▸ ASSIGNMENT 1:
Answer these questions from the article on Saddam's execution, one answer per line:
(a) What phrase did the first President Bush use for him?
(b) What did he fire into the air at rallies?
(c) On what date was he captured?
▸ ASSIGNMENT 2:
Write a continuation of the article on Saddam's execution, picking up after its final sentence.

▸ EXTRACT:
= = =

He was cocky and cunning. He looked dangerous and
deranged standing at rallies firing a gun into the air,
conduct unbecoming a head of government.
He was Hitler Lite, or as the first President Bush put
it, "Hitler revisited," lacking the endless armies, but
close enough for U.S. purposes. He had a history of
atrocities. His black mustache heightened the aura of
menace.
America's quarter-century entanglement with the Iraqi
leader ended Friday at the gallows.
His hanging closed the books on a man who dealt with and
benefited from the United States, then defied it, then ran
like a rabbit into a hole in the ground, reduced to his own
army of one.
Saddam's capture Dec. 13, 2003, was a rare day of triumph
for the United States after the Iraq invasion. In contrast,
his execution brought worries that violence would spike
beyond its usual chaotic level.
Minibus and car bombings Baghdad killed at least 68
people in the hours after his death. The toll was not
unusually high and the attacks were not immediately tied to
his execution.
Saddam was vilified by the U.S. government probably more
than any dictator since Adolf Hitler.

= = =

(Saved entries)

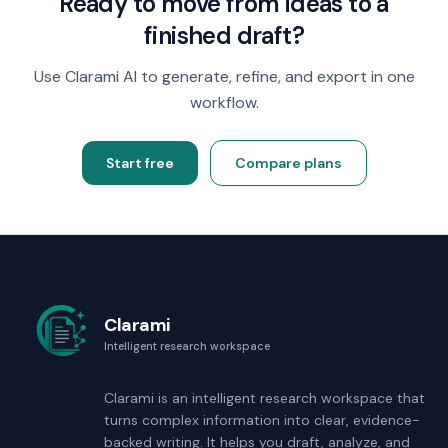
Ready to move from ideas to a
finished draft?
Use Clarami AI to generate, refine, and export in one
workflow.
Start free
Compare plans
Clarami
Intelligent research workspace
Clarami
is an intelligent research workspace that
turns complex information into clear, evidence-
backed writing. It helps you draft, analyze, and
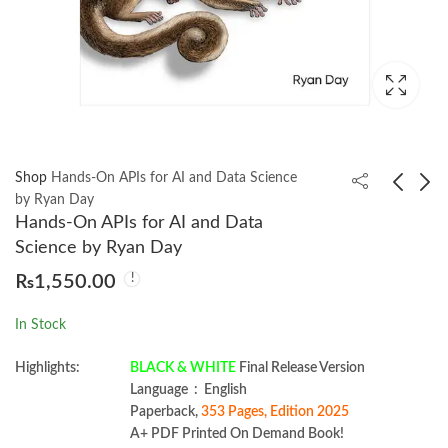
Shop
Hands-On APIs for AI and Data Science
by Ryan Day
Hands-On APIs for AI and Data
System Design on
Architecting AI
Science by Ryan Day
AWS by Jayanth
Software Systems by
₨
1,550.00
Kumar
Richard D Avila
₨
2,599.00
₨
999.00
In Stock
Highlights:
BLACK & WHITE
Final Release Version
Language ‏ : ‎ English
Paperback,
353 Pages, Edition 2025
A+ PDF Printed On Demand Book!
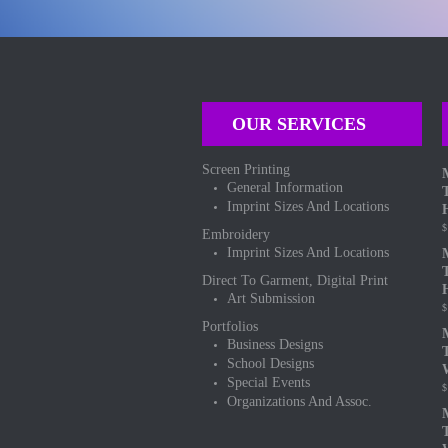
OUR SERVICES
Screen Printing
General Information
Imprint Sizes And Locations
$
Embroidery
Imprint Sizes And Locations
Direct To Garment, Digital Print
Art Submission
$
Portfolios
Business Designs
School Designs
Special Events
$
Organizations And Assoc.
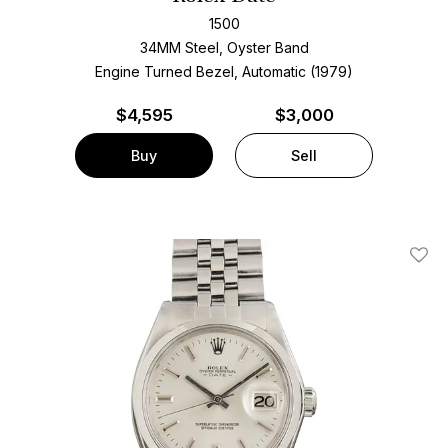
1500
34MM Steel, Oyster Band
Engine Turned Bezel, Automatic (1979)
$
4,595
$3,000
Buy
Sell
Add T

= = =

▸ RESPONSE BOX 1:
(a) "Hitler revisited"
(b) A gun
(c) Dec. 13, 2003

▸ RESPONSE BOX 2:
And this is a country with a long and still-active
tradition of personalizing its enemy, making conflicts less
about competing interests than about specific madmen and
loose cannons — Manuel Noriega, Slobodan Milosevic, Moammar
Gadhafi, Fidel Castro, the wanted-dead-or-alive Osama bin
Laden.
While others cry "death to America," America assembles a
rogues gallery.
Colin Powell, writing in his memoirs about the lead-up to
the first Gulf War, objected to the portrayal of Saddam as
the "devil incarnate" by the elder President Bush and aides.
"President Bush has taken to demonizing Saddam in public
just as he had Manuel Noriega," said Powell, who was
chairman of the Joint Chiefs of Staff in the Gulf War, then
secretary of state for the Iraq war. He suggested U.S.
officials "cool the rhetoric. Not that the charges were
untrue, but the demonizing left me uneasy."
Yet a decade later, in the words of the younger President
Bush and aides, including Powell, the case for war was about
"Saddam's chemical weapons business," "his weapons of mass
destruction," "his terrorist associations," his "massive
clandestine nuclear weapons program," "his evil mind."
U.S. officials were never comfortable with Saddam but
treated him as a useful counterweight to the hostile
theocracy in Iran after the U.S.-supported shah fled the
country in 1979.
Iraq was at least a partly westernized and secular
presence in a time of rising anti-American sentiment in the
region, and had relations with the Soviets that Washington
wanted to restrain.
In the long war between Iran and Iraq, the Reagan
administration helped Saddam get international loans,
restored formal relations in 1984 and secretly provided Iraq
with intelligence and military support.
It sent Donald H. Rumsfeld, who had served in the Nixon
and Ford administrations, on a tour in December 1983 that
included a stop in Baghdad and meetings there with Saddam
and his foreign minister, Tariq Aziz.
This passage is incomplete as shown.